▶ _Input for this task_

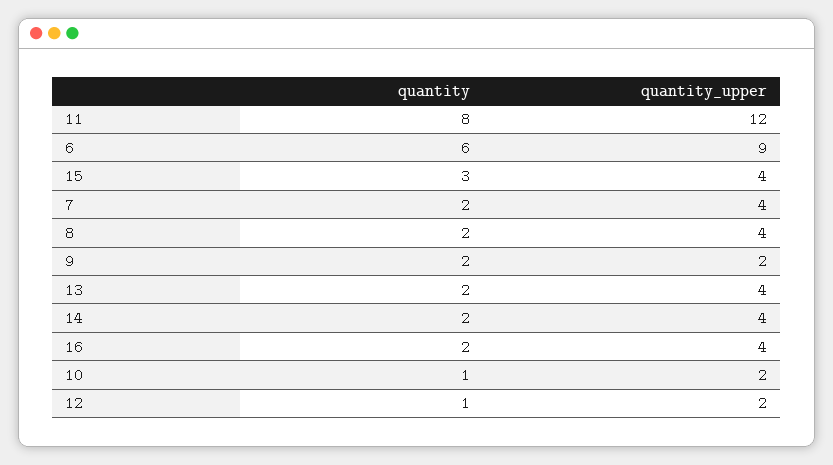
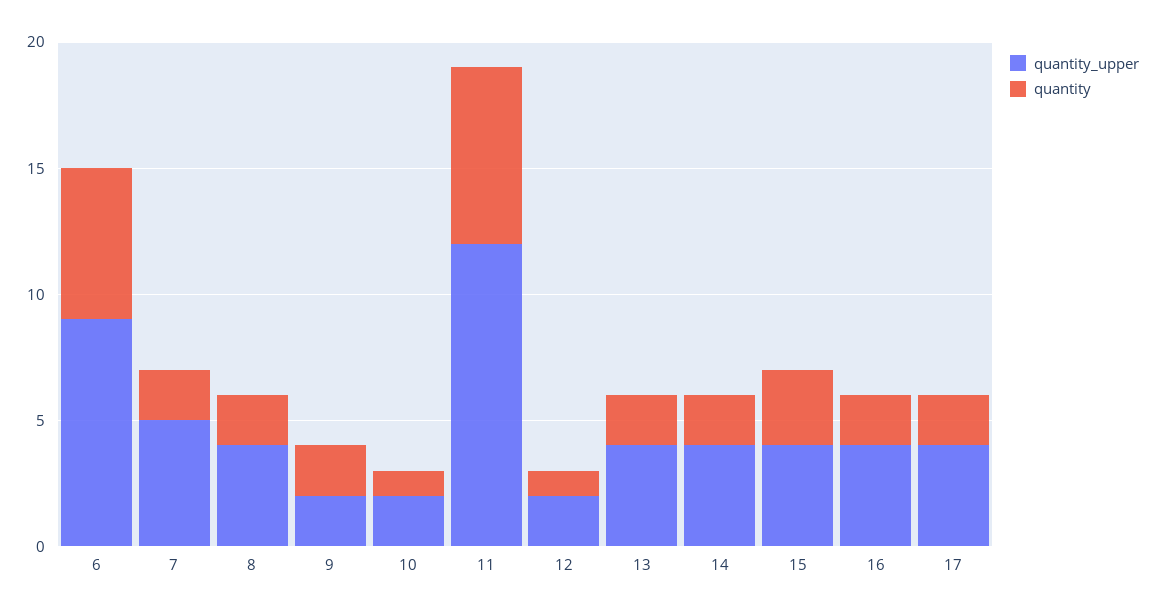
quantity, 11: 8 -> 7
quantity_upper, 7: 4 -> 5
quantity_upper, 17: none -> 4
quantity, 17: none -> 2

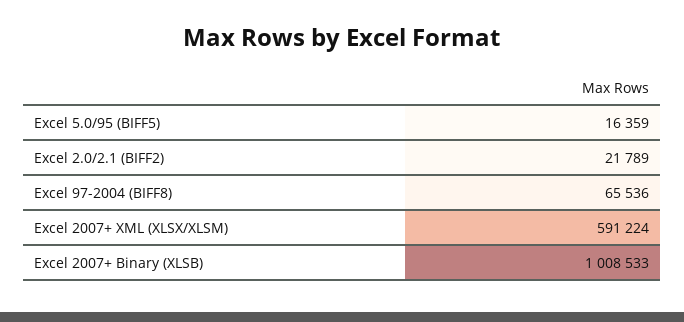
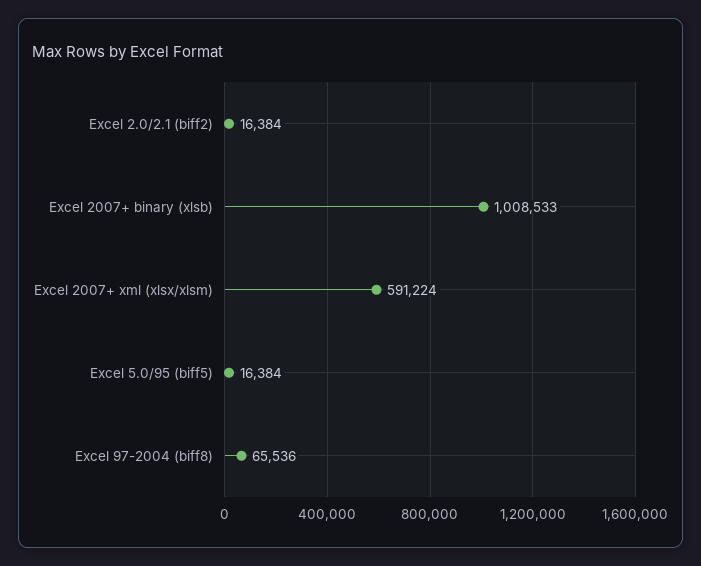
Excel 5.0/95 (BIFF5): 16359 -> 16384
Excel 2.0/2.1 (BIFF2): 21789 -> 16384

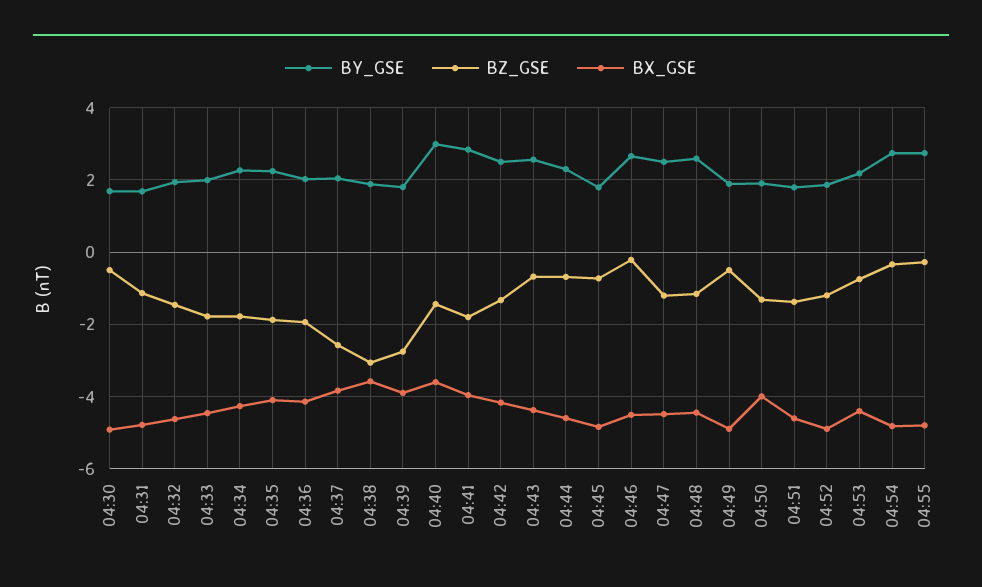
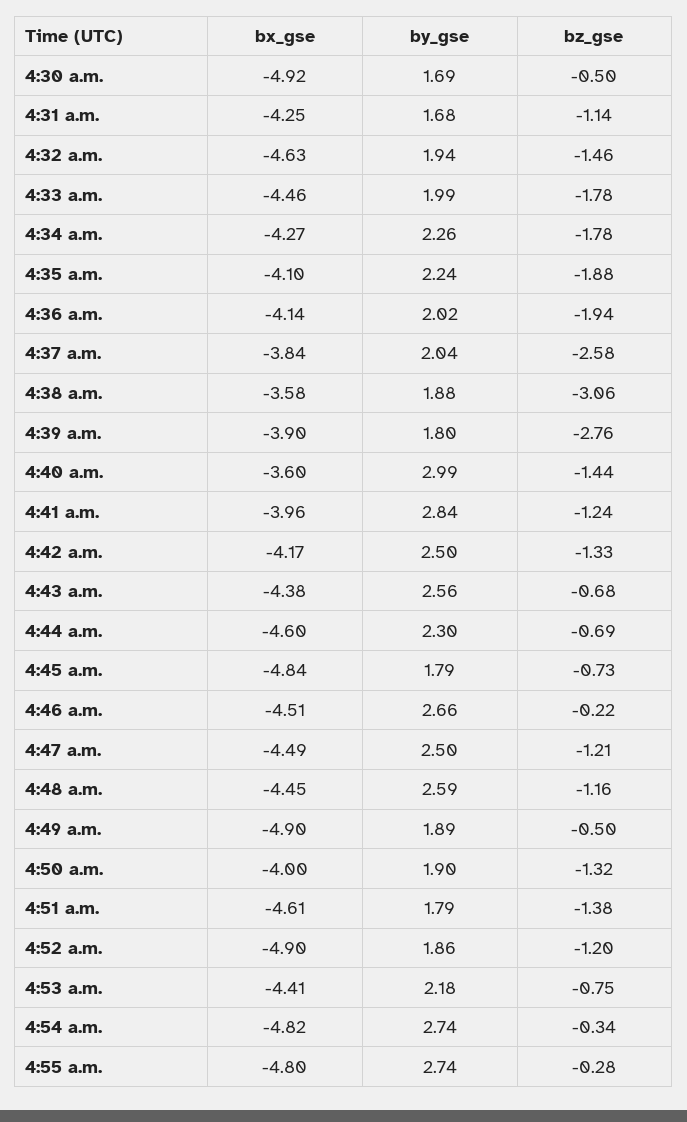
BX_GSE, 04:31: -4.8 -> -4.25
BZ_GSE, 04:41: -1.8 -> -1.24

▶ _Your goal_
No pictures should appear in the answer, which is to be the lines from the line with "quantity_upper, 7: 4 -> 5" through the end of the records above, restated exactly.

▶ _Response below_
quantity_upper, 7: 4 -> 5
quantity_upper, 17: none -> 4
quantity, 17: none -> 2

Excel 5.0/95 (BIFF5): 16359 -> 16384
Excel 2.0/2.1 (BIFF2): 21789 -> 16384

BX_GSE, 04:31: -4.8 -> -4.25
BZ_GSE, 04:41: -1.8 -> -1.24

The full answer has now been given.